(Stored items)
○ ○ ○

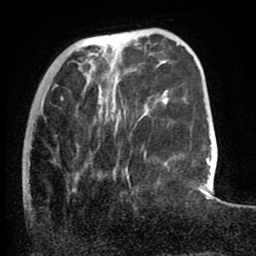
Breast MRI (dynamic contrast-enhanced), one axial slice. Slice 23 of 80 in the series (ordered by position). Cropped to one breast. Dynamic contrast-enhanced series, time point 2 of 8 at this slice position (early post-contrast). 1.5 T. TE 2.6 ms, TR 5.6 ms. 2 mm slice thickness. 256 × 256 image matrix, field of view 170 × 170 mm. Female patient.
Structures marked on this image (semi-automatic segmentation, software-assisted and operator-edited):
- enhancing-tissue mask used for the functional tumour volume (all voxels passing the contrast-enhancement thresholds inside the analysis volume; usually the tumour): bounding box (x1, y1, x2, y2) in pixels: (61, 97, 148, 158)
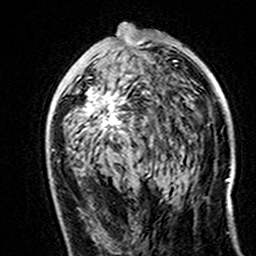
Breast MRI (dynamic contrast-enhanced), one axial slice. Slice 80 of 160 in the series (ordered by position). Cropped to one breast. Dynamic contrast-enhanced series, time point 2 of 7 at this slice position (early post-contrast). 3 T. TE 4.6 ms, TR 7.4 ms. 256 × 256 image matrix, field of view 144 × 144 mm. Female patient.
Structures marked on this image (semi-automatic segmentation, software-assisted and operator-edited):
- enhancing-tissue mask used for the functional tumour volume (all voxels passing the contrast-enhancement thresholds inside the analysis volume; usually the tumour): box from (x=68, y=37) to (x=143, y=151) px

○ ○ ○

Work task ▸ Find and copy each line above holding "early".

Response area ▸
Breast MRI (dynamic contrast-enhanced), one axial slice. Slice 23 of 80 in the series (ordered by position). Cropped to one breast. Dynamic contrast-enhanced series, time point 2 of 8 at this slice position (early post-contrast). 1.5 T. TE 2.6 ms, TR 5.6 ms. 2 mm slice thickness. 256 × 256 image matrix, field of view 170 × 170 mm. Female patient.
Breast MRI (dynamic contrast-enhanced), one axial slice. Slice 80 of 160 in the series (ordered by position). Cropped to one breast. Dynamic contrast-enhanced series, time point 2 of 7 at this slice position (early post-contrast). 3 T. TE 4.6 ms, TR 7.4 ms. 256 × 256 image matrix, field of view 144 × 144 mm. Female patient.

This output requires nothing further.